練習問題 1: ネット上のデマについての引用文では、「医療保険新政策」のデマは退職者に毎月いくら返還されると伝えていましたか。
練習問題 2: ネット上のデマについての引用文にある「8月の中国では、様々な種類のデマがインターネット上を駆け巡りました。」を英語に訳してください。
練習問題 3: 中国のネット上のデマを扱った引用文を、最後の文の後から書き継いでください。

───── 引用文 ─────

中国のインターネット空間では、2023年8月、民生政策、自然災害、社会のホットスポットに関する虚偽情報やデマが蔓延しました。特に、AI技術を悪用したフェイクニュースや、巧妙な手口で個人情報を詐取する行為が多発し、社会秩序を著しく混乱させています。これに対し、中国当局は厳格な取り締まりと新たな規制導入で対応を強化。デジタル社会の信頼性と安全をいかに守るか、その最新の動きを深掘りします。
中国を揺るがすネット上のデマとAIの影
多岐にわたるデマの実態
8月の中国では、様々な種類のデマがインターネット上を駆け巡りました。例えば、「9月15日から『房東貸(大家貸し)』が開始される」という情報は、賃貸契約届出制度を曲解し、賃貸市場の秩序を乱すものでした。また、「医療保険新政策で退職者に毎月500元が返還される」といった虚偽の医療政策情報や、「育児補助金期限付き申請」といった個人情報を詐取する目的のデマも横行しました。

───── 抽出データ ─────

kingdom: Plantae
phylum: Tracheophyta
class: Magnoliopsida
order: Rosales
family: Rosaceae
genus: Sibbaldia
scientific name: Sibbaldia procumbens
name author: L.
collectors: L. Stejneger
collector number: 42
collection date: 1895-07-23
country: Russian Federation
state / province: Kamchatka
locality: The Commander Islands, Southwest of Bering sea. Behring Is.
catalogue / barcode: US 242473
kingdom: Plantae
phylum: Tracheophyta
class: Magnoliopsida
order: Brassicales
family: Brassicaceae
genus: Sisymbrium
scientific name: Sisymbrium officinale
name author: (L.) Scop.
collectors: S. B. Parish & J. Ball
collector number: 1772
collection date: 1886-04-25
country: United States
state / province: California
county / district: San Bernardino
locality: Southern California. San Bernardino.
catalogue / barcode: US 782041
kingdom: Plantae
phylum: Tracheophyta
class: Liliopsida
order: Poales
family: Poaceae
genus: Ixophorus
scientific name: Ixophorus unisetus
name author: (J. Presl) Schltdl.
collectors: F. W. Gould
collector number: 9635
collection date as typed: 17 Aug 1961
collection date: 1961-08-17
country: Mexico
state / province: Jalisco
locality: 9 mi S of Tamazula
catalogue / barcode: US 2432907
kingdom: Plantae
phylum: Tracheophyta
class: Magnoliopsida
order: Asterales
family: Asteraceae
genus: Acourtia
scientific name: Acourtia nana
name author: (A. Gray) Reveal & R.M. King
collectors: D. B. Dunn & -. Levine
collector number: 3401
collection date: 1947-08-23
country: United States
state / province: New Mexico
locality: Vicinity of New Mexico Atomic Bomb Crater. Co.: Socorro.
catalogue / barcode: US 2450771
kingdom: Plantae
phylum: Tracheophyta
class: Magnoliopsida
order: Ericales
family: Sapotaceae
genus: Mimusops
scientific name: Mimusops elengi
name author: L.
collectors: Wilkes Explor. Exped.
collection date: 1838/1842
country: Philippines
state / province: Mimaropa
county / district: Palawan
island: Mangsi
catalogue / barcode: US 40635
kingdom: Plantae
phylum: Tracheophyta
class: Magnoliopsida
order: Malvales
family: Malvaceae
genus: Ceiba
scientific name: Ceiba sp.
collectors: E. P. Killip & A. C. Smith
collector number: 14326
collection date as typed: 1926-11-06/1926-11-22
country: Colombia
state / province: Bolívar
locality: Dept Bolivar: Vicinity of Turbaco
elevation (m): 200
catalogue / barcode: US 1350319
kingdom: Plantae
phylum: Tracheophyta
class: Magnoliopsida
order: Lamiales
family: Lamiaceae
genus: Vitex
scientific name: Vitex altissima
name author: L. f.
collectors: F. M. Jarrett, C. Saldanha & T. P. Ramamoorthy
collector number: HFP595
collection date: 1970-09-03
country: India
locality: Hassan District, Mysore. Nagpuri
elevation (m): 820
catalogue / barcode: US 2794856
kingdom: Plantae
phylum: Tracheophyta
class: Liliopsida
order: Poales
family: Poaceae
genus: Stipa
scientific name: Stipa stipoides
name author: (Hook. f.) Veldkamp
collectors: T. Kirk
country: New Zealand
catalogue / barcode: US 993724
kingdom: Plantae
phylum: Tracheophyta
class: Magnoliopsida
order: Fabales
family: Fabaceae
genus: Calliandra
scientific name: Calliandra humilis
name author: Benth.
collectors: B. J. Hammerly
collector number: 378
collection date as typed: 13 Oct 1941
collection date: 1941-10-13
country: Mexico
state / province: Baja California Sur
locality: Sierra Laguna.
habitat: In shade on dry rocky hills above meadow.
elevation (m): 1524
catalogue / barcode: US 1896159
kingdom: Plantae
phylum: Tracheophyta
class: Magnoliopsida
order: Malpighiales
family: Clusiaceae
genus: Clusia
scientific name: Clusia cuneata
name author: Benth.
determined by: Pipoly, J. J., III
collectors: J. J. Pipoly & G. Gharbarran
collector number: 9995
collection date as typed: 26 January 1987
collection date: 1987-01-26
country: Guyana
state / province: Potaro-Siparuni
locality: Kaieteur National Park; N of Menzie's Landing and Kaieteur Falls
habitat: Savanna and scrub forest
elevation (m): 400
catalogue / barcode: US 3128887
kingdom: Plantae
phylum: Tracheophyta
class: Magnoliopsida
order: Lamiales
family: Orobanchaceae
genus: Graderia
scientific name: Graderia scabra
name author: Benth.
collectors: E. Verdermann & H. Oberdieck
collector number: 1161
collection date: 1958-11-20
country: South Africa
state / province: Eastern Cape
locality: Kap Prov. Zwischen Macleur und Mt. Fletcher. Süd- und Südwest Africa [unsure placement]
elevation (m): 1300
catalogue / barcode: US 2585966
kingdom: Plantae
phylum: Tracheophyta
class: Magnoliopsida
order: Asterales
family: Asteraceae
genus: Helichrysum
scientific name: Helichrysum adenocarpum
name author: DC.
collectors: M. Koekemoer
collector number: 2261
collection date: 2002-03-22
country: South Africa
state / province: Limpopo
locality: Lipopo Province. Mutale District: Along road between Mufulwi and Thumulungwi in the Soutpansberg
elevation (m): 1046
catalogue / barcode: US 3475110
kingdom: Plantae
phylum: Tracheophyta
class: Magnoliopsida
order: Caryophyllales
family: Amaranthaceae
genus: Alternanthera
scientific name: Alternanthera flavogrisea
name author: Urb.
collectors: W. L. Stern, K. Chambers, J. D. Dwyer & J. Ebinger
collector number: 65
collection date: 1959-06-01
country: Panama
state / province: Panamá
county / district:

─────

解答欄 1: 500元です。

解答欄 2: In China in August, various kinds of rumors spread across the internet.

解答欄 3:
特に憂慮すべきは、AIを悪用したフェイクニュースの拡散です。AIによって捏造された「海南省に津波が押し寄せ、数十万人の上海市民が緊急避難」や「寧夏で特大洪水が発生し、家畜が甚大な被害」、「山西省で大雨により道路が浸水し車両が立ち往生」といった災害情報、あるいは「新疆・チベット地域で地震により死傷者と家屋損壊」といった虚偽の状況が、加工された災害動画や捏造された死傷者情報と共に拡散され、公衆のパニックを引き起こしました。
他にも、夏休み期間には観光関連のデマとして「内モンゴルの火山風景区に黄金がある」という偽情報で観光客を違法な採掘に誘導したり、世界ユニバーシアード(中国語では世運会)に関連して「スタッフ募集、保証金が必要」「内部チケット」「大師が代理で購入」といった詐欺行為も多発しました。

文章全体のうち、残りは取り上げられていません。